Don't forget that Arduino output pins can safely supply only about 20 mA of current. More and you will burn it out, eventually.

...so how am I suppose to change the resistor then from 10k ohm to 0 kohm? I did not try this because I fear a electrical short. But isnt 20mA from the arduino pin a little bit too low?

Right! You do not want a short. The absolute maximum rating for an Arduino output pin is 40mA, and from Ohm's Law, 5V /0.04A = 125 Ohms. That's the MINIMUM resistance you should use. 2 Ohms is essentially a short on the Arduino's output... You'll draw excess (unspecified) current and the output voltage will drop. Your Arduino will overheat and can potentially be damaged, and your capacitance measurements will be useless. (After the capacitor is charged the current will drop to zero.)

1K will probably work but you might need to give it more time.

Now I wanted to do the same with two 100 F / 2.7 V super caps. I placed both caps in series to be able to run 5V through them (in this case my max. capacitance should be around 50 F).

There's nothing wrong with your theory... But in the real world, the capacitances won't be equal and the leakage resistance won't be equal. That means the voltage will not divide equally and you may end-up with most of the voltage across one capacitor. You can check that by applying 5V (assuming you have a multimeter).

You can equalize the voltage by putting equal-value resistors across the capacitors (to make a voltage divider). 10M or 1M resistors will probably work depending on the leakage resistance of the capacitors. The resistors will tend to discharge the capacitors and in some applications that might be an issue. (In the real world, you almost never see capacitors in series.)

How would you guys charge the two 100F 2.7V caps at 5V in a fast way? Lets say I want to use my 5v/40a power supply. Just charge it with a 1k resistor?

If you charge them with a 1k resistor, you've already calculated that it takes 50,000 seconds to charge to 63% or just under 14 hours. Hardly fast. It takes about 5 times that to charge to within a percent or two of the charging voltage.
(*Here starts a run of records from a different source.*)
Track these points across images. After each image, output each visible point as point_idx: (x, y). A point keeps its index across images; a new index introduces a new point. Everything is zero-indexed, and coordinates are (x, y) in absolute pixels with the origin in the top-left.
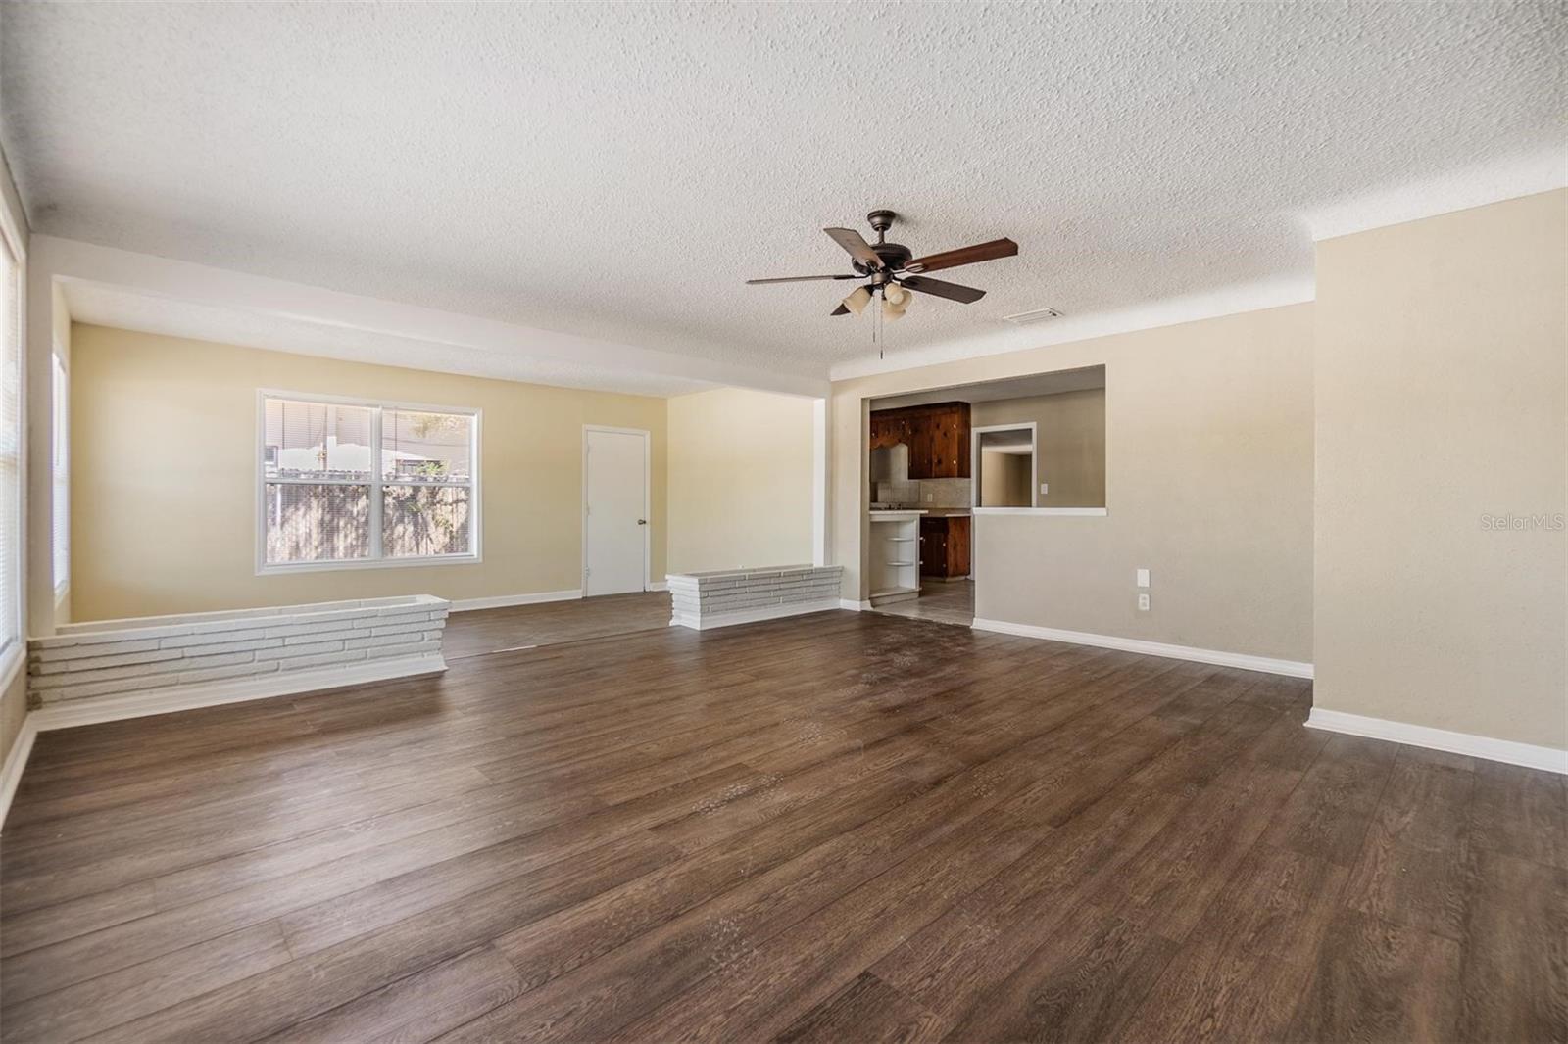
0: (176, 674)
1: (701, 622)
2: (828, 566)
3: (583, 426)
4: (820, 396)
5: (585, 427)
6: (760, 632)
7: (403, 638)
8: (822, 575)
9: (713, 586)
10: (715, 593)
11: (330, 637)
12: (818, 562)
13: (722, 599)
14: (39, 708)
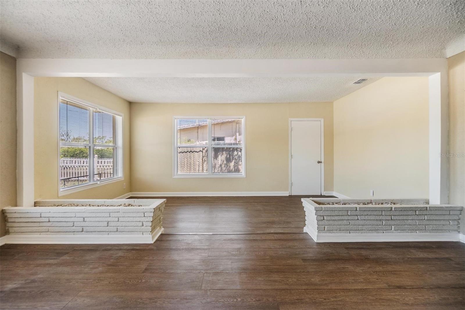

Are you attempting to measure capacitance, or just charge them?

If just charge them, I'd find out the maximum safe charge current, then use a power supply with current limiting. Set the current limit to no more than 80% of the maximum safe charge current, and the voltage to 5V. No resistor necessary. It should then charge at a constant rate to 5V.

So say 50F with 2A of charge current. 1F with 1A applied rises 1V per second.

So 50F slows that by a factor of 50, 2A speeds it by 2, and charging to 5V slows it by 5. Therefore 50x5/2 = 125 seconds.

You can use this method to measure high capacitance this way, using a constant current source and measure how long it takes to change the voltage by 1V.

Just don't power this from the Arduino's 5V line.

Thanks, I see. My problem is I will have to look for a constant current source as my 5v/40 power supply probably will supply too much current to the capacitors.

I was just looking for a way to 1. be able to monitor the charge state of the capacitors and 2. charge them at the same time.

The charge state is measured by measuring the voltage.

Put a resistor in series with the cap to limit the current flow into them.

And instead of powering parts directly, use a boost circuit to suck all the juice out of the cap to make 5V.

LTC3525fb voltage_boost.pdf (541 KB)

With that much capacitance (100F?), you should use an external supply.

And then hook the 5V regulated line to an Arduino input pin so it can detect when the input power goes away and it's running on the stored power.